Source : présentation d’Alexandre Shirov (IPE-ASR) au séminaire Franco-Russe le 4 juillet 2023

Les tenants d’une position plus optimiste tablent quant à eux sur une croissance de plus de 2% en 2022, avec un maximum (croissance potentielle) qui serait de 4%. Les arguments qui soutiennent cette thèse sont les suivants :

  1. La demande intérieure privée est appelée à rester élevée du fait de la hausse des salaires réels et de la revalorisation des pensions et indemnités diverses.
  2. La demande publique va rester élevée, tant du fait de la poursuite des hostilités en Ukraine que des programmes d’infrastructures lancés par le gouvernement.
  3. Les entreprises sont en train de s’orienter vers une croissance forte et leurs anticipations sont très nettement optimistes.

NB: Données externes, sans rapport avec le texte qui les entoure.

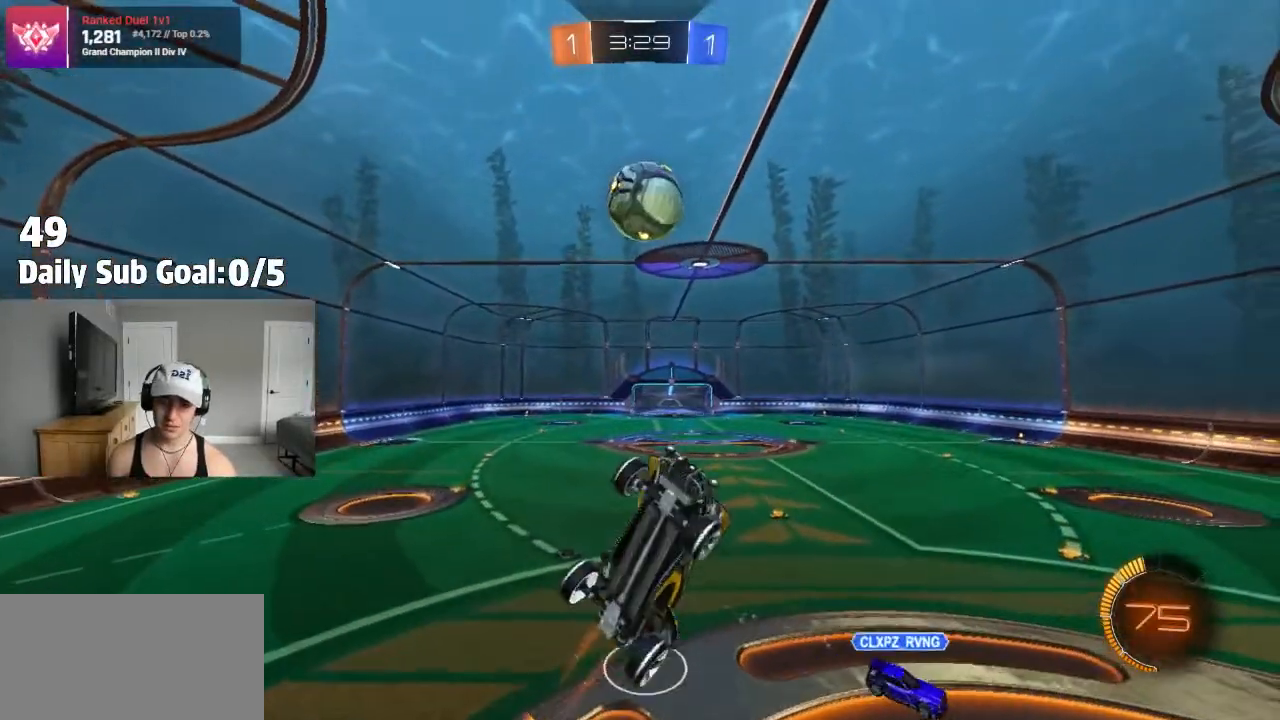
{"buttons": ["SQUARE", "R2"], "left_stick": "right", "right_stick": "center", "events": [[117, "left_stick", "left"], [267, "left_stick", "up-right"], [400, "left_stick", "right"]]}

Ces arguments ont une certaine pertinence. La montée des salaires réels devrait effectivement se poursuivre en 2023.

Tableau 4

Évolution de du PIB, de l’emploi et de la productivité apparente en glissement annuel

PIB (glissement) Emploi (glissement) Productivité (glissement)
1er T 2022 103,0% 101,0% 102,0%
2ème T 2022 95,5% 100,6% 95,0%
3ème T 2022 96,5% 100,0% 96,4%
4ème T 2022 97,3% 99,8% 97,5%
1er T 2023 98,2% 101,9% 96,4%
2ème T 2023* 103,0% 102,0% 100,9%

*Estimations

On constate en effet une hausse importante de l’emploi et une réduction sensible du chômage. Ce phénomène conduit à des pénuries sensibles de main d’œuvre dans certaines régions. La baisse de la productivité apparente du travail que l’on a constaté sur les quatre derniers trimestres (effet des sanctions et de la mobilisation partielle) aggrave le phénomène.

Graphique 9

En fait, on peut considérer que, désormais, l’économie russe correspond plus à une économie contrainte par l’offre qu’à une économie contrainte par la demande. Si l’on suit ce raisonnement, la croissance future peut bien mieux être appréhendée au travers des rythmes d’accroissement de l’emploi et de l’évolution de la productivité apparente du travail.

Tableau 5

ESTIMATION DE LA CROISSANCE suivant hypothèses d’emploi et de productivité
H0 : Hypothèse de base
Population employée Accroissement Accroissement de la productivité (glissement) Accroissement du PIB
Emploi 2021 71,717
Emploi 2022 71,975 100,4% 97,5% 97,9%
Emploi 2023 73,500 102,1% 100,5% 102,6%
Emploi 2024 74,448 101,3% 101,0% 102,3%
H1 : rétablissement rapide de la productivité
Population employée Accroissement Accroissement de la productivité (glissement) Accroissement du PIB
Emploi 2021 71,717
Emploi 2022 71,975 100,4% 97,5% 97,9%
Emploi 2023 73,500 102,1% 101,0% 103,1%
Emploi 2024 74,448 101,3% 102,0% 103,3%
H2 : stagnation de la productivité et de l’emploi
Population employée Accroissement Accroissement de la productivité (glissement) Accroissement du PIB
Emploi 2021 71,717
Emploi 2022 71,975 100,4% 97,5% 97,9%
Emploi 2023 73,100 101,6% 100,0% 101,6%
Emploi 2024 73,800 100,5% 100,0% 100,5%

On voit que l’écart d’estimation est de +1,6%/+3,1% pour 2023 et de +0,5%/+3,3% pour 2024. C’est dire à quel point la croissance de la Russie sera dépendante tant de sa capacité à trouver des ressources en main d’œuvre que de retrouver le niveau de productivité d’avant la mise en œuvre des sanctions.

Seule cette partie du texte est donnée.